Closed-Loop Neural Interfaces with Embedded Machine Learning

TL;DR

This paper reviews recent advances in embedding machine learning into neural interfaces, emphasizing design trade-offs and hardware efficiency, and introduces an optimized tree-based model for low-power neural signal classification.

Contribution

It presents a novel energy-aware, memory-efficient tree-based model that outperforms traditional models in neural signal classification tasks.

Findings

Oblique trees achieve higher accuracy with less energy consumption.

Model compression improves neural interface performance.

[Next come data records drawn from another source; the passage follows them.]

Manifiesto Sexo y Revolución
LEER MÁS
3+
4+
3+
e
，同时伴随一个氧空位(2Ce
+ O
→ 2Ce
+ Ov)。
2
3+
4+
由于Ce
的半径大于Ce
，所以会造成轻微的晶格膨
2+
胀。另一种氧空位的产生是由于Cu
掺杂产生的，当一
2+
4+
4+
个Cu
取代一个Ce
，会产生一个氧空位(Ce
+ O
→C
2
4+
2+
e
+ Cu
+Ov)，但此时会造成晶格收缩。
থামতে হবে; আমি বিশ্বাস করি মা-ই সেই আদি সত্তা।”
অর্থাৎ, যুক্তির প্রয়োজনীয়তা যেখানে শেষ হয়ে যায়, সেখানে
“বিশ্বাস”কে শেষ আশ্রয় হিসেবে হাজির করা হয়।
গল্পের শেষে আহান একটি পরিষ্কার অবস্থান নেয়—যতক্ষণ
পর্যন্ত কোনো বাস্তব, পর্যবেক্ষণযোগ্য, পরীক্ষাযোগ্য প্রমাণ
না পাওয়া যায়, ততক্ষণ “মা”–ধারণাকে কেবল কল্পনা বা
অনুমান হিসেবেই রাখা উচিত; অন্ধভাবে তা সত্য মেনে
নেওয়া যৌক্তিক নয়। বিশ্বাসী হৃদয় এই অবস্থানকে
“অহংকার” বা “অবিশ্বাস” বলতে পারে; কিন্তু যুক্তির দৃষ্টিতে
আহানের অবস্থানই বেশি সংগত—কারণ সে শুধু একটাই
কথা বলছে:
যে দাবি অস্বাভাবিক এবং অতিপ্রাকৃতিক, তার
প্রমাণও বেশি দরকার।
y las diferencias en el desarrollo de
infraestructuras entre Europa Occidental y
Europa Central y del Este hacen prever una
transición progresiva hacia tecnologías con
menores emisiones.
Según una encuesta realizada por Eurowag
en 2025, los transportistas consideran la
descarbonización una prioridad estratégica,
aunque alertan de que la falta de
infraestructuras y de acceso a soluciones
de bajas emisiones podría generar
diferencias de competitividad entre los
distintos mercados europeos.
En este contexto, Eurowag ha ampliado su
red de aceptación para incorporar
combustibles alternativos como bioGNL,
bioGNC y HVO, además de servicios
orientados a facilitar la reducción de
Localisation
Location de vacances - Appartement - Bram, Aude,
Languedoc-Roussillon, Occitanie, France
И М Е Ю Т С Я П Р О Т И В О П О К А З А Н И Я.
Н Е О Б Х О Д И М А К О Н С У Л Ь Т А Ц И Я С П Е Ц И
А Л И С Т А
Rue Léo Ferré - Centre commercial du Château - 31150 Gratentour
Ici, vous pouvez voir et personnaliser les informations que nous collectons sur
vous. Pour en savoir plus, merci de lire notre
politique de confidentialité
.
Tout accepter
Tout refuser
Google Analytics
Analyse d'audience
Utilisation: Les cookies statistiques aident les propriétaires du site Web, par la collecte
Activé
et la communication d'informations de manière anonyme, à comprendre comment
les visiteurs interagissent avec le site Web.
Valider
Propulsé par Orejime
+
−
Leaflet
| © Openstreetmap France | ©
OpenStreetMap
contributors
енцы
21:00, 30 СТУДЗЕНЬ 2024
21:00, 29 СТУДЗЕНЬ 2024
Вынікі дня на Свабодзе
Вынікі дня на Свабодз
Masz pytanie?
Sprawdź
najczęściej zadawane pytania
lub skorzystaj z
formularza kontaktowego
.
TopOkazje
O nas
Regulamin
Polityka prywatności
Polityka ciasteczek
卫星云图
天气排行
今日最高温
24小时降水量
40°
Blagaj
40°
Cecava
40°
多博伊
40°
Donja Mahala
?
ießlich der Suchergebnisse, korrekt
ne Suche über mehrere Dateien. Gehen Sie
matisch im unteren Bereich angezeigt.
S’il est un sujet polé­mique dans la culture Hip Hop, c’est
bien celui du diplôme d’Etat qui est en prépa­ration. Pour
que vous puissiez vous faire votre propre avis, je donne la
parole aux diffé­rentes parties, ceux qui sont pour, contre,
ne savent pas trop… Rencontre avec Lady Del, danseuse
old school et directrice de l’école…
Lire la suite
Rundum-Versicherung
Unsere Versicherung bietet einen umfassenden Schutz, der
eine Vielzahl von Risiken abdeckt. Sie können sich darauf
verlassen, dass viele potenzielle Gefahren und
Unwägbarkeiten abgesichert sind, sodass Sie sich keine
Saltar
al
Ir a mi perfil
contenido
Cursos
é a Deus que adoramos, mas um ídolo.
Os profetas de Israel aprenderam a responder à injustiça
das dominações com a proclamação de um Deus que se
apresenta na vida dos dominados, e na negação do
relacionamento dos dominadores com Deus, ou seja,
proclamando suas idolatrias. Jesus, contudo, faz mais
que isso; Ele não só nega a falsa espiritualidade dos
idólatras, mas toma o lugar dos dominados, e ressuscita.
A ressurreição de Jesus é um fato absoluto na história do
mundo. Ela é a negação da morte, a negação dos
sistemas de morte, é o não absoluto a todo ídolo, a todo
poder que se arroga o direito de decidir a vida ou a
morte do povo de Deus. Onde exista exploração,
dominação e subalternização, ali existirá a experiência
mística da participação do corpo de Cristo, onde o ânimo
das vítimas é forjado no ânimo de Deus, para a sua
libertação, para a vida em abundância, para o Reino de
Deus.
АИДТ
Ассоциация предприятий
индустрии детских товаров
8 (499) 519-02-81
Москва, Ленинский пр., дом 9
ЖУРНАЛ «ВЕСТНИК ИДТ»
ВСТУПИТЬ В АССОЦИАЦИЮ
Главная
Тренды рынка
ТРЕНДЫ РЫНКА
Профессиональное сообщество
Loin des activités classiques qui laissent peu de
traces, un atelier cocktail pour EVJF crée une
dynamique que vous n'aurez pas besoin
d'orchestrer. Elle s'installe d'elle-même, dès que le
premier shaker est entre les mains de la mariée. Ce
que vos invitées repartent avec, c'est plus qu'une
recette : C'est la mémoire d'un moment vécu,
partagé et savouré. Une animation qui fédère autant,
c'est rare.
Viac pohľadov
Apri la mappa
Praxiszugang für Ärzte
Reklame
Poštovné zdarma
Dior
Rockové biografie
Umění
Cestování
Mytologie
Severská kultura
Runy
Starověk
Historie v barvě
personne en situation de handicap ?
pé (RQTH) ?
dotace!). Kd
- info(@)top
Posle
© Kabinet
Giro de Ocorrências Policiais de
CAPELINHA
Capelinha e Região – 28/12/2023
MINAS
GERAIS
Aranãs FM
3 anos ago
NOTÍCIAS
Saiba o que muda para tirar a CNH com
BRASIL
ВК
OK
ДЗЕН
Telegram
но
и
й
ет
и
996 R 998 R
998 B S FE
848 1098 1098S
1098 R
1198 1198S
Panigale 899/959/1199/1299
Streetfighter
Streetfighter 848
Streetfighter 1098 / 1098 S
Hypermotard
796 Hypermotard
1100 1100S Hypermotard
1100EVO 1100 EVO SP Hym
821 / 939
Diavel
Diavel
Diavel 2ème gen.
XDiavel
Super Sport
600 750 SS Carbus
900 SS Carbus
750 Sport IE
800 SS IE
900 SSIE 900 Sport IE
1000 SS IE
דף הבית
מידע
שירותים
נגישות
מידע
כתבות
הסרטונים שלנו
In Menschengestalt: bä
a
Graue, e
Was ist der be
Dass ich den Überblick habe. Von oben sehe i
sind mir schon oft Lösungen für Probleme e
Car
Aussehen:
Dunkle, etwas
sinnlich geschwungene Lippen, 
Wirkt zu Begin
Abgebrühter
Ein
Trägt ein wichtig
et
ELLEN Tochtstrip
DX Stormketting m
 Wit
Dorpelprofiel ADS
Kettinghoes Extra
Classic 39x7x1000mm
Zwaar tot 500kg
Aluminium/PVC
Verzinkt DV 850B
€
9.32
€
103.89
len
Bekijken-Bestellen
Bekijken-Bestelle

Effective for seizure, tremor detection, and motor decoding.

Abstract

Neural interfaces capable of multi-site electrical recording, on-site signal classification, and closed-loop therapy are critical for the diagnosis and treatment of neurological disorders. However, deploying machine learning algorithms on low-power neural devices is challenging, given the tight constraints on computational and memory resources for such devices. In this paper, we review the recent developments in embedding machine learning in neural interfaces, with a focus on design trade-offs and hardware efficiency. We also present our optimized tree-based model for low-power and memory-efficient classification of neural signal in brain implants. Using energy-aware learning and model compression, we show that the proposed oblique trees can outperform conventional machine learning models in applications such as seizure or tremor detection and motor decoding.